Now consider the technology sector where general IT staff earn £21.81 hourly and this rate rises significantly for managerial roles and architects. It becomes more appealing to replace employees in roles where there is a higher labour cost associated, but don’t forget that information tasks are less likely to become automated. So, though the threat of robotics and AI to technology jobs may appear real, there is still ample time for professionals to adjust to the changes.

How robotics and AI will reshape jobs within technology

A recent Deloitte report found that 82% of large UK companies are adopting AI yet just 15% are ‘seasoned’ implementors. The rapid pace at which technology is developing is creating an AI skills gap. Evidently, this is not a threat but an opportunity for IT professionals.

Though, as AI becomes more sophisticated, its role will transition from simple automation to software development. Companies such as Data Robot and H2O.ai have matured their AI tools so they can write code - a task that just years ago we thought was far too complex for a machine to perform, but the introduction of bottom-up AI helped it become a reality.
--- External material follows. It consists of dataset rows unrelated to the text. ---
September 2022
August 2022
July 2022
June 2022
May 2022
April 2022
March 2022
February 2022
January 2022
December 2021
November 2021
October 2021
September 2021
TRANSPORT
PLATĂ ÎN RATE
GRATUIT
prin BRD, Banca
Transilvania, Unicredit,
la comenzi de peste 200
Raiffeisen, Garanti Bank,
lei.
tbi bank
While top-down AI aims to pre-programme a machine with every layer of human cognition, bottom-up trains technology to build complex understanding from a foundation of simple methods. The good news is that using this approach, AI software - such as TabNine - can now suggest possible endings for code and thereby boost a developer’s productivity. This just one example of how AI can be used to reduce monotony and free up time for technology professionals.
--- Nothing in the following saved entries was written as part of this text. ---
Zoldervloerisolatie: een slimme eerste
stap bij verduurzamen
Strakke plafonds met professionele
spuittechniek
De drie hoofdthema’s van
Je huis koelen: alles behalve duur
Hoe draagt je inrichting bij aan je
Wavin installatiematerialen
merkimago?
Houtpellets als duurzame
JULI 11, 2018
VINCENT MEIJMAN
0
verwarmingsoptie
What can a robot do that you can do better?

Robotics and machine have their limits, though they are closing the gap when it comes to particular skills, and in some instances, they are outperforming us on tasks where we naively thought we’d always have the upper hand. Technology professionals must demonstrate to stakeholders and upper management their ability to navigate and direct within the dynamic technology landscape. To do so they must identify which aspects of their role are easily automatable, then innovate the process. In the face of automation, technology professionals have the chance to take actions that will influence the future of their company and become more valuable employees than ever.

Working with robots and not against

Collaboration is key here. Those who learn how AI can transform their work and use it to their advantage will earn the most valuable technology jobs. It is an opportunity for programmers, software developers and project managers to upskill and reduce the monotony of their work. In light of the changes that are taking place, technology professionals must become technology advisors, learn to speak the language of robots and, most importantly, nurture workplace relationships.